28 September 2020
Live stream begins at 6.30pm
Free Members only
Pandemics are nothing new for humanity – from smallpox to the Black Death to influenza, pathogen spread across continents has been a regular occurrence over centuries. What is new however, is the speed by which local outbreaks can reach all parts of the planet.
We now live in a globally connected community where what happens on one side of the Earth can no longer be ignored by the other. We must expect pandemics to become increasingly regular occurrences, but we can also utilise geographic data on our growing connectivity as a basis for preparedness. From mobile phones to genetic markers to satellite imagery, each has a role to play in helping tackle both old foes like malaria and newly emerging disease, such as COVID-19.

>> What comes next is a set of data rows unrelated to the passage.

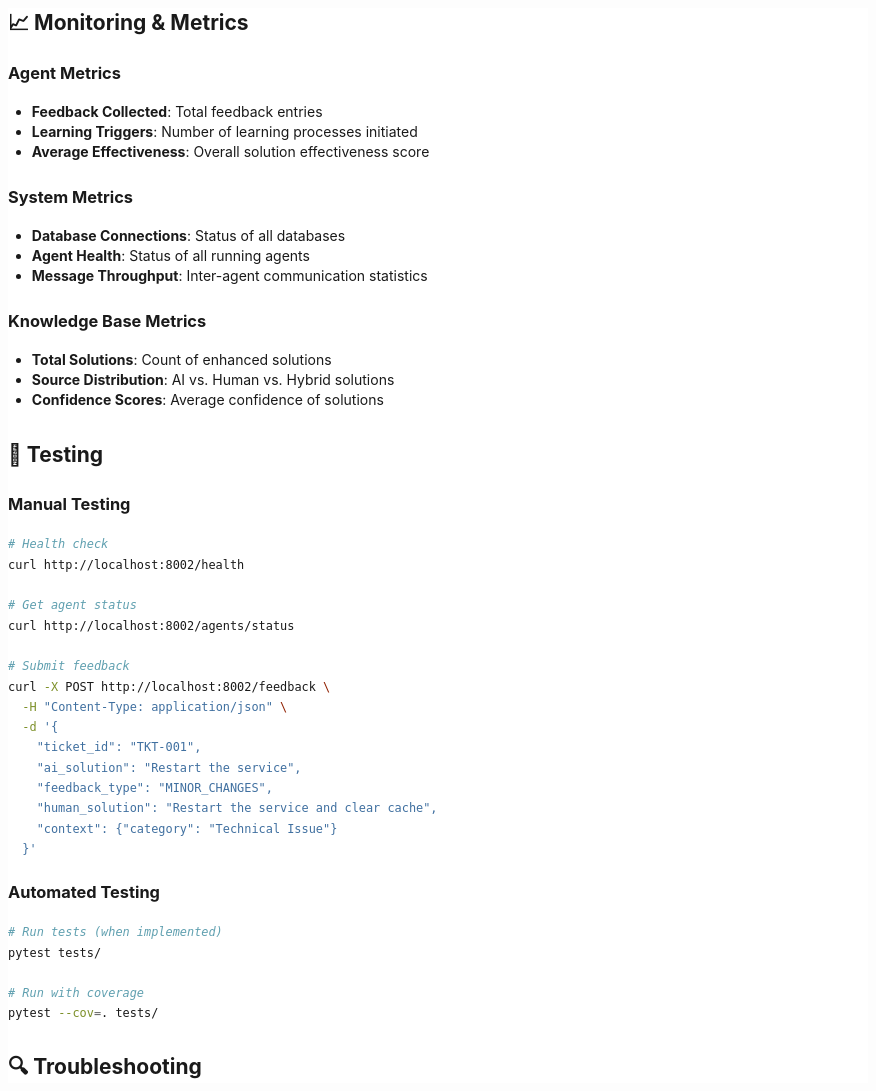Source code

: ## 📈 **Monitoring & Metrics**

### **Agent Metrics**
- **Feedback Collected**: Total feedback entries
- **Learning Triggers**: Number of learning processes initiated
- **Average Effectiveness**: Overall solution effectiveness score

### **System Metrics**
- **Database Connections**: Status of all databases
- **Agent Health**: Status of all running agents
- **Message Throughput**: Inter-agent communication statistics

### **Knowledge Base Metrics**
- **Total Solutions**: Count of enhanced solutions
- **Source Distribution**: AI vs. Human vs. Hybrid solutions
- **Confidence Scores**: Average confidence of solutions

## 🧪 **Testing**

### **Manual Testing**
```bash
# Health check
curl http://localhost:8002/health

# Get agent status
curl http://localhost:8002/agents/status

# Submit feedback
curl -X POST http://localhost:8002/feedback \
  -H "Content-Type: application/json" \
  -d '{
    "ticket_id": "TKT-001",
    "ai_solution": "Restart the service",
    "feedback_type": "MINOR_CHANGES",
    "human_solution": "Restart the service and clear cache",
    "context": {"category": "Technical Issue"}
  }'
```

### **Automated Testing**
```bash
# Run tests (when implemented)
pytest tests/

# Run with coverage
pytest --cov=. tests/
```

## 🔍 **Troubleshooting**
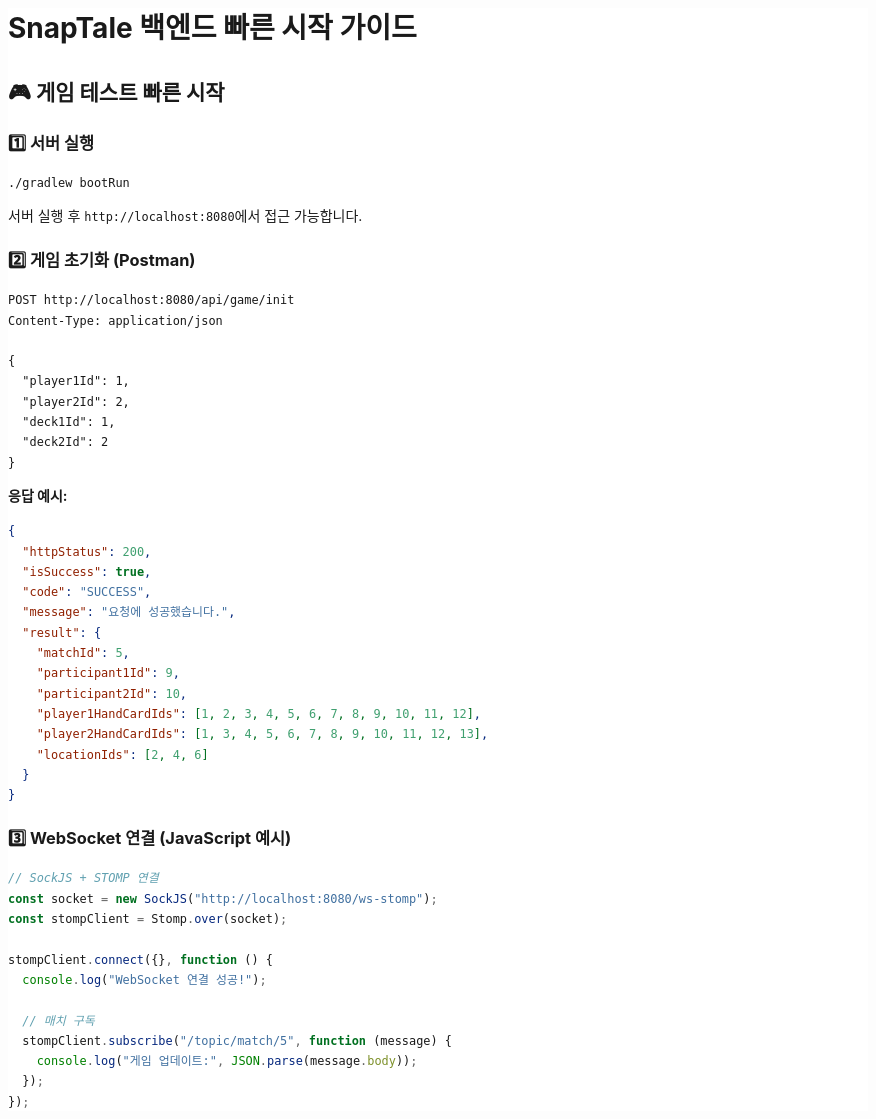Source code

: # SnapTale 백엔드 빠른 시작 가이드

## 🎮 게임 테스트 빠른 시작

### 1️⃣ 서버 실행

```bash
./gradlew bootRun
```

서버 실행 후 `http://localhost:8080`에서 접근 가능합니다.

### 2️⃣ 게임 초기화 (Postman)

```http
POST http://localhost:8080/api/game/init
Content-Type: application/json

{
  "player1Id": 1,
  "player2Id": 2,
  "deck1Id": 1,
  "deck2Id": 2
}
```

**응답 예시:**

```json
{
  "httpStatus": 200,
  "isSuccess": true,
  "code": "SUCCESS",
  "message": "요청에 성공했습니다.",
  "result": {
    "matchId": 5,
    "participant1Id": 9,
    "participant2Id": 10,
    "player1HandCardIds": [1, 2, 3, 4, 5, 6, 7, 8, 9, 10, 11, 12],
    "player2HandCardIds": [1, 3, 4, 5, 6, 7, 8, 9, 10, 11, 12, 13],
    "locationIds": [2, 4, 6]
  }
}
```

### 3️⃣ WebSocket 연결 (JavaScript 예시)

```javascript
// SockJS + STOMP 연결
const socket = new SockJS("http://localhost:8080/ws-stomp");
const stompClient = Stomp.over(socket);

stompClient.connect({}, function () {
  console.log("WebSocket 연결 성공!");

  // 매치 구독
  stompClient.subscribe("/topic/match/5", function (message) {
    console.log("게임 업데이트:", JSON.parse(message.body));
  });
});
```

Professor Tatem will highlight the importance of geography and integration of these new forms of dynamic spatial data in understanding disease spread, designing elimination strategies and planning for the next pandemic.
We are monitoring the public health advice on large gatherings, events and use of public transport closely, and will resume physical Monday night lectures when it is safe and feasible to do so. More information about dates and access will be published by the end of October.
This lecture will be streamed online here. You will need to log into the website to view the content. You can pause and rewind the content, as well as watch at a later time.
There will be an opportunity for you to ask questions to the speaker throughout the event, until 7.45pm.
Monday night lectures are open to Fellows and members and are included in the cost of membership.